■ Aim of the task: Every line with "CryptocurrencyCredit" in it must be copied from the data.

■ Provided information:
::::::::::

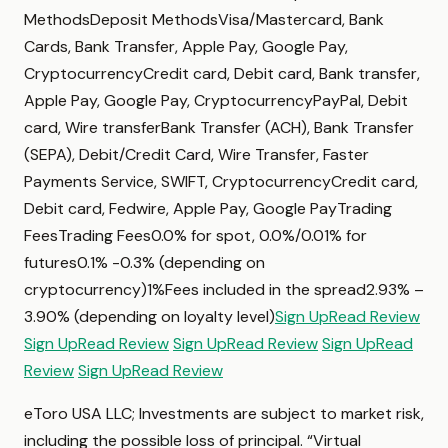
MethodsDeposit MethodsVisa/Mastercard, Bank
Cards, Bank Transfer, Apple Pay, Google Pay,
CryptocurrencyCredit card, Debit card, Bank transfer,
Apple Pay, Google Pay, CryptocurrencyPayPal, Debit
card, Wire transferBank Transfer (ACH), Bank Transfer
(SEPA), Debit/Credit Card, Wire Transfer, Faster
Payments Service, SWIFT, CryptocurrencyCredit card,
Debit card, Fedwire, Apple Pay, Google PayTrading
FeesTrading Fees0.0% for spot, 0.0%/0.01% for
futures0.1% -0.3% (depending on
cryptocurrency)1%Fees included in the spread2.93% –
3.90% (depending on loyalty level)
Sign Up
Read Review
Sign Up
Read Review
Sign Up
Read Review
Sign Up
Read
Review
Sign Up
Read Review
eToro USA LLC; Investments are subject to market risk,
including the possible loss of principal. “Virtual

::::::::::

■ Result of the task:
CryptocurrencyCredit card, Debit card, Bank transfer,
Payments Service, SWIFT, CryptocurrencyCredit card,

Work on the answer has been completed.